Three African countries – Egypt, Ghana and Kenya – are among the 10 top economic reformers that are making it easier for investors to do business in their countries, with Egypt leading the 178 countries surveyed, according to the World Bank 2008 Doing Business report.
“The data for this report is obtained from the institutions and actors themselves. We make use of local hands trained for the survey. All the data were collected by local people, it is insulated from political interference and it is an independent report,” the World Bank Senior Economist for African region, Steve R. Dimitriyev, said in Lagos during the presentation of the report.
‘Doing Business 2008′ is the fifth in a series of annual reports investigating the regulations that enhance business activity and those that act as impediments.
Indicators such as starting a business, dealing with licenses, employing workers, registering property, getting credit, protecting investors, paying taxes, trading across borders, enforcing contracts and closing a business are used to measured the performance of countries surveyed.
Egypt is topping the list for the first time, but Ghana is making it among the top reformers for the second year running, indicating consistency and improvement in policy implementation.
Nigeria is placed 108 out of 178 economies, raising questions on its various economic reforms.
“Egypt, the top reformer in the region and worldwide, greatly improved its position in the global ranks on the ease of Doing Business. Its reforms went deep.
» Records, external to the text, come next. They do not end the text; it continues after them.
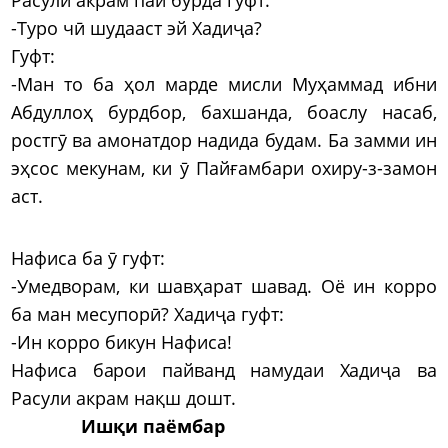
-Туро чӣ шудааст эй Хадиҷа?
Гуфт:
-Ман то ба ҳол марде мисли Муҳаммад ибни
Абдуллоҳ бурдбор, бахшанда, боаслу насаб,
ростгӯ ва амонатдор надида будам. Ба замми ин
эҳсос мекунам, ки ӯ Пайғамбари охиру-з-замон
аст.
Нафиса ба ӯ гуфт:
-Умедворам, ки шавҳарат шавад. Оё ин корро
ба ман месупорӣ? Хадиҷа гуфт:
-Ин корро бикун Нафиса!
Нафиса барои пайванд намудаи Хадиҷа ва
Расули акрам нақш дошт.
Ишқи паёмбар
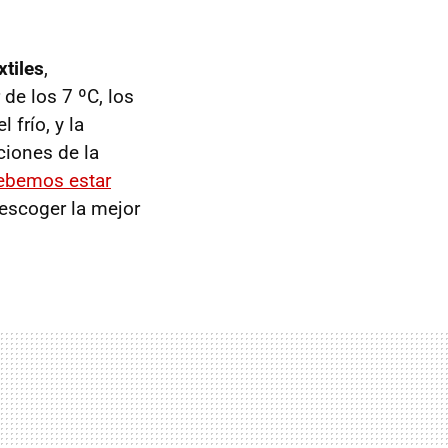
xtiles
,
de los 7 ºC, los
frío, y la
ciones de la
ebemos estar
 escoger la mejor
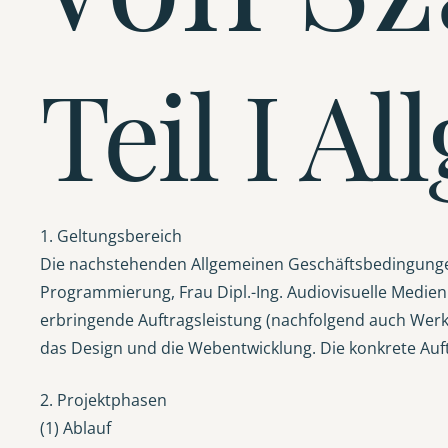
Teil I A
1. Geltungsbereich
Die nachstehenden Allgemeinen Geschäftsbedingungen 
Programmierung, Frau Dipl.-Ing. Audiovisuelle Medien 
erbringende Auftragsleistung (nachfolgend auch Werks
das Design und die Webentwicklung. Die konkrete Auft
2. Projektphasen
(1) Ablauf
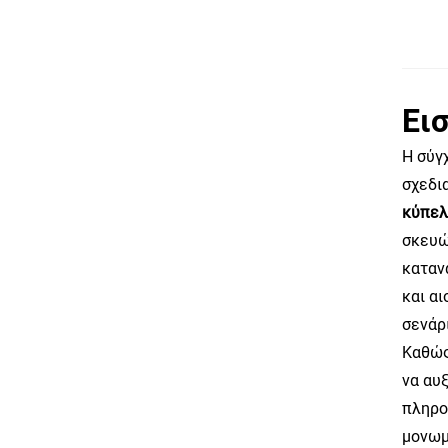
Ει
Η σύγ
σχεδι
κύπελ
σκευώ
καταν
και α
σενάρ
Καθώς
να αυ
πληρο
μονωμ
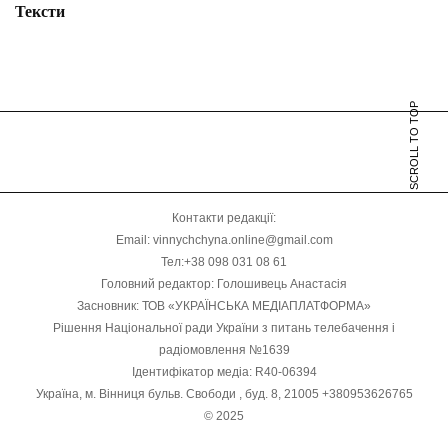
Тексти
SCROLL TO TOP
Контакти редакції:
Email: vinnychchyna.online@gmail.com
Тел:+38 098 031 08 61
Головний редактор: Голошивець Анастасія
Засновник: ТОВ «УКРАЇНСЬКА МЕДІАПЛАТФОРМА»
Рішення Національної ради України з питань телебачення і
радіомовлення №1639
Ідентифікатор медіа: R40-06394
Україна, м. Вінниця бульв. Свободи , буд. 8, 21005 +380953626765
© 2025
Egypt cut the minimum capital required to start a business from 50,000 Egyptian pounds to just 1,000 and halved the time and cost of start-up,” the report said.
Reviewing the report from the operators perspective, President of the National Association of Small and Medium Enterprises, Ike Abugu, expressed delight that African countries are making progress in economic reforms, but regretted that Nigeria had not improved on its ratings.
“It is very heartwarming that these African countries are making it easier to do business in their countries. What this really means is that more jobs will be created, poverty will be reduced and the environment conducive for investors. Unfortunately Nigeria is nowhere near these countries,” he said.
Abugu urged the relevant authorities to see the report as a wake-up call and work toward removing impediments to doing business in Nigeria.
According to the report, it takes 82 days and 22% of the value of property to register a property in Nigeria, compared with what obtains in Egypt where it reduces fees for registering property from 3% of the property value to low, fixed amounts.
Also reviewing the report, Chief Economist with the African Finance Corporation (AFC), Temitope Oshikoya, wants Nigeria to do more if it hopes to be among the top 20 economies by 2020, by providing the conducive environment for businesses to thrive.
“The report is very clear, Nigeria has to accelerate its tax reform regime, providing good atmosphere for starting a business, law enforcements and registration of property,” Oshikoya said.
The Director-General of the Nigerian Economic Summit Group (NESG), Mansur Ahmed, stressed the need for the regulators, operators, investors and policy makers to study the report and act appropriately.
“We all need to carefully study the report so that we can work towards improving on our ratings. I think this should be the challenge before us,’ he said.
The survey covers 178 economies, 46 of them in sub-Saharan Africa. Panapress.